Jamelle Bouie, in a new article for Slate, suggests the pundits swooning over Trump’s shameless exploitation of racism is simplistic. It misses the fact that Trump won in 2016 by combining racial grievance and economic populism, a formula that attracted voters motivated by both. Two years later, and with a populist economic platform replaced by smash-and-grab tax cuts, and a GOP drive to dismantle healthcare protections, all Trump is left with is a 2018 platform of bigotry. He concludes: “Racial hysteria has been a part of many winning campaigns in our country. But it’s rarely the only part. Trump is gambling that it, and it alone, can carry him and his party past the finish line for a second time. But this is a gamble, and one that is more likely to fail than they seem to realize.”
Bouie’s piece is below and available online here.
Donald Trump runs on fear. Once again, he’s closing out an election season with a direct appeal to the darkest impulses of the American psyche. “The Democrats don’t care what their extremist immigration agenda will do to your communities,” he said at a rally in Arizona last week, packing xenophobia into the false assertion that “Democrats want to throw your borders wide open to deadly drugs and endless gangs.” On Monday, he did the same when talking about the caravan of Honduran migrants heading for the United States, falsely saying that “Criminals and unknown Middle Easterners are mixed in” with the group.

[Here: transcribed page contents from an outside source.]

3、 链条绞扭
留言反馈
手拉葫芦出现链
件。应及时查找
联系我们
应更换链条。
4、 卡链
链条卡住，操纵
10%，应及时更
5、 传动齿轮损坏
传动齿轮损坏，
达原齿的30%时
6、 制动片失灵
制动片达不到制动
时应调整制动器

Trump obviously believes his strategy of riling voters up with bigotry is effective. What’s striking is the political press agrees with him. “This pure brute force from Trump could work,” notes NBC News, “because there is no equal response from Democrats.” On Twitter, the New York Times’ Maggie Haberman asserted similarly that this “controversial, race-baiting” rhetoric has been “effective for him politically.” And looking at these remarks in the context of the 2016 election, Axios asserts that “immigration and stoking fear about Mexican immigrants propelled Trump to the White House.”
But this conventional wisdom—that bigotry wins votes and elections—depends on imprecision around the idea of “effective.” The media has taken the fact that Trump became president after making those appeals as evidence they broadly work; the fact that Republican primary voters endorsed Trump’s nativism and xenophobia has somehow become proof that it’s a viable election strategy whenever it’s deployed. But neither claim—and both are key assumptions made by political analysts in the Trump era—stands to serious scrutiny. And while Trump’s anti-immigrant rhetoric undoubtedly resonates with many Republicans, there’s no strong indication that it works on its own as an “effective” message among Americans writ large.
… The energy is so high, and the political environment so unique, that it’s difficult to project an outcome for November.
Alabama Republicans similarly chose an authentically Trump-like figure, Roy Moore, to replace Jeff Sessions in the Senate. He ran a Trump-like campaign of dishonesty, demagoguery, and casual bigotry. He was even accused of sexual misconduct by multiple women who alleged inappropriate behavior when they were teenagers and he was an attorney in his 30s. Despite this controversy, he was favored to win, running in an electorate that hadn’t chosen a Democrat for statewide office in more than a decade. But a Democratic surge, and Republican disenchantment, produced a surprise win for Doug Jones, the Democratic nominee.
Most recently, the Republican candidate in the special election for Pennsylvania’s 18th Congressional District, Rick Saccone, described himself as “Trump before Trump was Trump.” He ran as an acolyte of the president in a district that politically and demographically favored the Republican Party. He lost by a slim margin to Democrat Conor Lamb.
The key difference between Trump and these candidates? Economic messaging. Trump rejected conservative economic wisdom on retirement spending and other social programs during his presidential campaign, but neither Gillespie nor Moore nor Saccone had an economic agenda distinct from the national Republican Party. (Saccone ran away from the president’s signature legislative accomplishment—the Tax Cut and Jobs Act—on account of its deep unpopularity.) So while they could mobilize core supporters with appeals to racial threat, they couldn’t reach those cross-pressured voters, compete with conventional Democratic candidates, or overcome an active and energized Democratic electorate.
…The elements that rendered Trump effective in 2016—a heterodox economic message, an unpopular opponent, and outside influences—do not exist in 2018, and the media would do well to remember that. Republicans can still fan the flames of fear, but there’s no guarantee that won’t generate Democratic energy in opposition.
Racial hysteria has been a part of many winning campaigns in our country. But it’s rarely the only part. Trump is gambling that it, and it alone, can carry him and his party past the finish line for a second time. But this is a gamble, and one that is more likely to fail than they seem to realize.